In some Atlanta high schools, student grades are commonly changed from failing to passing after students complete extra assignments or "remediation" work, according to an Atlanta Public Schools internal analysis released Friday.
Superintendent Meria Carstarphen asked for the report this summer after an internal investigation into a principal at one South Atlanta high school who changed more than 100 student grades from failing to passing with scant justification at the close of the 2013-14 school year.
“This review did not identify additional cases of serious inappropriate actions, although we did find inconsistencies in practice, lack of clarity in process, and a lack of the necessary safeguards to effectively prevent inappropriate activity,” the report states.

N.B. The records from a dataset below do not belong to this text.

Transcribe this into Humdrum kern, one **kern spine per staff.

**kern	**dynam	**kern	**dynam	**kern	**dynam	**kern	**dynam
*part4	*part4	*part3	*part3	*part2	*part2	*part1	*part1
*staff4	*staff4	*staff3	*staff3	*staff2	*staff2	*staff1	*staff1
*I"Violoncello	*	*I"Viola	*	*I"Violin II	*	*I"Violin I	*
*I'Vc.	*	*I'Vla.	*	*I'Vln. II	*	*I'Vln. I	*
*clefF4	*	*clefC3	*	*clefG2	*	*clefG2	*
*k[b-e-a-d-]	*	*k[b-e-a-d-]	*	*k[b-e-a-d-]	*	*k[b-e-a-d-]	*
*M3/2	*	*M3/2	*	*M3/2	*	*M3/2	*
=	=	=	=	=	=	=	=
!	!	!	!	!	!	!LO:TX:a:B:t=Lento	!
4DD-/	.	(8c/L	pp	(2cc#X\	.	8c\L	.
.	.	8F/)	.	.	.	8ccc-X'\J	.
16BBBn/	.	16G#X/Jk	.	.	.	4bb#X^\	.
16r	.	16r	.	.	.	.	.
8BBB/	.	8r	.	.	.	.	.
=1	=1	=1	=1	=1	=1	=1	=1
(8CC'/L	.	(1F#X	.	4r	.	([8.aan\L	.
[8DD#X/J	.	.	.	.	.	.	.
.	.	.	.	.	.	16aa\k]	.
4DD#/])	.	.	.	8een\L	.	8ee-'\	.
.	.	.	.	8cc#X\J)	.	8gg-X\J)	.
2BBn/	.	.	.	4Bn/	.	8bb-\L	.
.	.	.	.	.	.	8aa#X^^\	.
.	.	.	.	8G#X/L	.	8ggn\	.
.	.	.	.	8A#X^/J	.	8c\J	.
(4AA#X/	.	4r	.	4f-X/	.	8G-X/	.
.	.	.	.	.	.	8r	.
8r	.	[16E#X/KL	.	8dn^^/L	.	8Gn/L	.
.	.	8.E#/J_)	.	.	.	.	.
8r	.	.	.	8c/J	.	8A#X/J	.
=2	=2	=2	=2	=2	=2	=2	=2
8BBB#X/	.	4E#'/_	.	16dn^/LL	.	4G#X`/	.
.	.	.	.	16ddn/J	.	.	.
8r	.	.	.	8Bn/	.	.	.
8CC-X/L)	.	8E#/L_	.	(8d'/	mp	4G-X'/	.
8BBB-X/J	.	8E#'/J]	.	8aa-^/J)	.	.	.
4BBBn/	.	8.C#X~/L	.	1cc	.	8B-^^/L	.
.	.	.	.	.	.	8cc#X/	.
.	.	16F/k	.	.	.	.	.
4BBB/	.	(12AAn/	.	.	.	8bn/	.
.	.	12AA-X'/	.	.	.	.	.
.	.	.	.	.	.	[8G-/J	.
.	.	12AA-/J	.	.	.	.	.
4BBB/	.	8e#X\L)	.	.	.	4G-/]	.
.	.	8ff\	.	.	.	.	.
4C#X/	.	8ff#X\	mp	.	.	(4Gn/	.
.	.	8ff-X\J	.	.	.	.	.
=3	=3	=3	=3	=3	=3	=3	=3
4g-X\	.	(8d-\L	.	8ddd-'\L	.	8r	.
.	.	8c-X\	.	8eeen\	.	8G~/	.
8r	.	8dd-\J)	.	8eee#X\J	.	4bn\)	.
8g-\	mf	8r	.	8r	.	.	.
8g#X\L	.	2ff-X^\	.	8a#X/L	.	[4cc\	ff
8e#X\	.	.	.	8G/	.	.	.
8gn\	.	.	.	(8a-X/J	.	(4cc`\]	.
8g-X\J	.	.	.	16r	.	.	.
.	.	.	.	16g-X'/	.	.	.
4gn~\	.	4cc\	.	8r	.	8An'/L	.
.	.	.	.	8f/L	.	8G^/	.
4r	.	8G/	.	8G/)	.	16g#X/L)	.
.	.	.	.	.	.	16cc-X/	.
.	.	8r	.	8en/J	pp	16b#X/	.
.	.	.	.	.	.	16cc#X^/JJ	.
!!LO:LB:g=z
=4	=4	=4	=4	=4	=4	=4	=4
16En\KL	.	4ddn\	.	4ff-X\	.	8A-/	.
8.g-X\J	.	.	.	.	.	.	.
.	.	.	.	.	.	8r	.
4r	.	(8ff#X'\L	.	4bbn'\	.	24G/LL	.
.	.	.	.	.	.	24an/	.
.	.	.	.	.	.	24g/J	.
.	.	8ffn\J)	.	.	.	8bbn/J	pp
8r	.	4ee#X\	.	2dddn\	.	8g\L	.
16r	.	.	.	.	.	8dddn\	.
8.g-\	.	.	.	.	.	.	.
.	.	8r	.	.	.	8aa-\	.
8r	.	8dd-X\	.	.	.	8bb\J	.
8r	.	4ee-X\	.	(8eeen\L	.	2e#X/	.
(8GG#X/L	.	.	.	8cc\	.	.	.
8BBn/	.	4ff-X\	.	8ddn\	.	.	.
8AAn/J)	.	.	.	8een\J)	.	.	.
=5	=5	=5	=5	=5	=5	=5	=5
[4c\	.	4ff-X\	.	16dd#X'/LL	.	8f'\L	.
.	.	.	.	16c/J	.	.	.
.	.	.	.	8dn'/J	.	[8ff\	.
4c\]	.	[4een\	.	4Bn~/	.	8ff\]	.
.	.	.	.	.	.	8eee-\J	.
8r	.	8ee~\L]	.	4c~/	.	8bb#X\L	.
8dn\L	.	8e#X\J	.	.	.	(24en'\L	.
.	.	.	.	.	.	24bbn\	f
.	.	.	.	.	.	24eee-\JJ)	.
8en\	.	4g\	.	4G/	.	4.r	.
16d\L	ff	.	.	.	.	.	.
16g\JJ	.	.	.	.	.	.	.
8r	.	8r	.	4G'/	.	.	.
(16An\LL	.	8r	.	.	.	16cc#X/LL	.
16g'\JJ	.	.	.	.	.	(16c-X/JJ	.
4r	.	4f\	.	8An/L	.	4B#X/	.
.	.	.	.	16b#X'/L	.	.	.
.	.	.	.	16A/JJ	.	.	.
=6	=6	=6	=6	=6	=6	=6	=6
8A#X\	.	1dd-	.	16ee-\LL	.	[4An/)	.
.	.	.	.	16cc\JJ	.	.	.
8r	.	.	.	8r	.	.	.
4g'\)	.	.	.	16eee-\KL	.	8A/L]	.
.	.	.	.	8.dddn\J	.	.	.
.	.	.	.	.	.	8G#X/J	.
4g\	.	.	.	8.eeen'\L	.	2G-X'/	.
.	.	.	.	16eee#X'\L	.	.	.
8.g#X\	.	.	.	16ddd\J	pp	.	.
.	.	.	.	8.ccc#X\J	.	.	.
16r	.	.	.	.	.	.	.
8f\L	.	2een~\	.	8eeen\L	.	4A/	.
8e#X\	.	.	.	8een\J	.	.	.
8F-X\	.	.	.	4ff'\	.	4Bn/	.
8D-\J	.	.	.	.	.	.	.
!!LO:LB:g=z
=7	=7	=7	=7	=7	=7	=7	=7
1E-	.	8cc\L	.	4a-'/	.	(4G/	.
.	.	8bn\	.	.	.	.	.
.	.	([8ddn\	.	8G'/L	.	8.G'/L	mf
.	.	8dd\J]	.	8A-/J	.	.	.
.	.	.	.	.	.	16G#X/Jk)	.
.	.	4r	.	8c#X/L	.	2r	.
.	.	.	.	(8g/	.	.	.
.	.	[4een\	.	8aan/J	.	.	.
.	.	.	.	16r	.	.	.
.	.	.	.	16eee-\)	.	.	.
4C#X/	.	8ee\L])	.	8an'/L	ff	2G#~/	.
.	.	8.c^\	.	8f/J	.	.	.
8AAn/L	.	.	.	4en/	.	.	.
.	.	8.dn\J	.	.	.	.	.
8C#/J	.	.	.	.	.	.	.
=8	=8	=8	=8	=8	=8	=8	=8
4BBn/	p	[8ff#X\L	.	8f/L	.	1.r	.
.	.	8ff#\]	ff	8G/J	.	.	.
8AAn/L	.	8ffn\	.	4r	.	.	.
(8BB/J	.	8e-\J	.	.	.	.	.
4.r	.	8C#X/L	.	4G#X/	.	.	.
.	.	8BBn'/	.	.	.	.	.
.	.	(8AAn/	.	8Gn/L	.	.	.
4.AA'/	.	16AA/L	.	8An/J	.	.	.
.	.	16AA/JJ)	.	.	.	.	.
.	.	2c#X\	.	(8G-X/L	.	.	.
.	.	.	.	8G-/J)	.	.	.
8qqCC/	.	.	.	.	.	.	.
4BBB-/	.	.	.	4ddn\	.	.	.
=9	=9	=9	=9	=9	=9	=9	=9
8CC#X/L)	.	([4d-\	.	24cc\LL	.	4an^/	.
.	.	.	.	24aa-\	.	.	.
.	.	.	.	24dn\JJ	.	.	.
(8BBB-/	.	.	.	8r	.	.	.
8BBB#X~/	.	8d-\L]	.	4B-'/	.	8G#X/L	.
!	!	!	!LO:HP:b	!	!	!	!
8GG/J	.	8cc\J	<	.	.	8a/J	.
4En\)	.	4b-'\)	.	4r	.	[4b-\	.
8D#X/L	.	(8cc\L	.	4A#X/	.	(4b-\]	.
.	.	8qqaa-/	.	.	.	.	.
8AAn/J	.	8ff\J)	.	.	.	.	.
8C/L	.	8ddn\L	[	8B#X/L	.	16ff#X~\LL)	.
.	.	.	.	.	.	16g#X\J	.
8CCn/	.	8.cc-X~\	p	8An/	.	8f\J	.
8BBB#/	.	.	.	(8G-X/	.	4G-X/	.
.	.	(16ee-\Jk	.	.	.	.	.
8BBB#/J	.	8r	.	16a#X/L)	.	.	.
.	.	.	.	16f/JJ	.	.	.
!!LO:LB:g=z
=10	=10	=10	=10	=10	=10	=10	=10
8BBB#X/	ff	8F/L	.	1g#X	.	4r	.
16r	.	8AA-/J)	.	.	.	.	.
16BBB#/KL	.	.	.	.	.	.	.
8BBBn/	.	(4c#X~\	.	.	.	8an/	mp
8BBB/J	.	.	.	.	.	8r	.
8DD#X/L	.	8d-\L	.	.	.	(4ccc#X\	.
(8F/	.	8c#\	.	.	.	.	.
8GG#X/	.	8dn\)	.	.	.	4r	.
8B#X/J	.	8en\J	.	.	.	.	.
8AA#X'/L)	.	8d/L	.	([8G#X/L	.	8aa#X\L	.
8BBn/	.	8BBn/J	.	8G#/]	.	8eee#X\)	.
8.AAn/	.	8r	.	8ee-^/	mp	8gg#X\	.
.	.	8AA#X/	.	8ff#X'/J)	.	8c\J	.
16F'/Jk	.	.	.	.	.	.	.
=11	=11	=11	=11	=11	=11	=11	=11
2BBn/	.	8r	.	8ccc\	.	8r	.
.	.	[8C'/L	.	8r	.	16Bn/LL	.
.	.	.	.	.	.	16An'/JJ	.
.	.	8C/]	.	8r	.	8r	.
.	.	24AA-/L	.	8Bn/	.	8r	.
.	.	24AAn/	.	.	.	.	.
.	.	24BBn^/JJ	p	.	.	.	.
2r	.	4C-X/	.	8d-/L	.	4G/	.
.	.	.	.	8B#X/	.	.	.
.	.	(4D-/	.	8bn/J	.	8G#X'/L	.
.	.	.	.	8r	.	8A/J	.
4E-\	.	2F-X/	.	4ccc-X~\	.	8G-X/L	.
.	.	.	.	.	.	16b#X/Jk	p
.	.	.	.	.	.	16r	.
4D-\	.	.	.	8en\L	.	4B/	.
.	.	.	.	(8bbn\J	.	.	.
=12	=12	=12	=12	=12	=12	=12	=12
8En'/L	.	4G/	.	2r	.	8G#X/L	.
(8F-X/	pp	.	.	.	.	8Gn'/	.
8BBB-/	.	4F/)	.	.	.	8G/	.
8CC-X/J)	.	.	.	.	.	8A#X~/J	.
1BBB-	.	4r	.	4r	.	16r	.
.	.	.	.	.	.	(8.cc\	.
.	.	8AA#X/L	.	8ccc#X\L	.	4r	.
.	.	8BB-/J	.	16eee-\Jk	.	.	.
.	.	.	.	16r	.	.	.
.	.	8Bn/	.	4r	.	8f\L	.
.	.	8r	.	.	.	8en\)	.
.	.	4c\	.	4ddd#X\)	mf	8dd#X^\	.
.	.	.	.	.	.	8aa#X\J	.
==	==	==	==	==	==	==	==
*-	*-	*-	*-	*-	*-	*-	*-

Among the missing safeguards cited in report: Currently, all school staff have access to a feature of the district’s online gradebook that allows them to enter grades directly to a student’s transcript.
“This is a serious issue and virtually eliminates all controls over grade changing,” according to the report.
An Atlanta Journal-Constitution investigation published last month found that in recent years, district administrators monitored how many students failed classes and insisted on fewer F's.
But when more than 7,700 student grades were changed over the past three years, about a quarter of them from failing to passing, no one in the district’s central office checked that the changes were justified.
The APS report details the 2,134 grade changes made last year. About 50 percent involved changing a numeric grade to a higher grade. About 25 percent were letter grades changed to numeric grades. And another 25 percent involved lowering grades.
The report found that grade changes due to “remediation” work were most common at two schools—Douglass High School and South Atlanta School of Law and Social Justice, the school whose grade changes led to the district investigation.
“They had the largest number of cases where the use of remedial assignment, unit recovery, and mastery grading were employed to provide students additional time and opportunities to pass courses or improve low grades,” according to the report.
Records obtained by Channel 2 Action News under state public records laws show that in Atlanta high schools grades were sometimes changed months or years after the fact due to "remediation" work.
The school district will make changes to prevent future problems with grade changing, Carstarphen said in a statement posted online with the report late Friday evening.
“As always, I am committed to complete transparency,” she said in a written statement.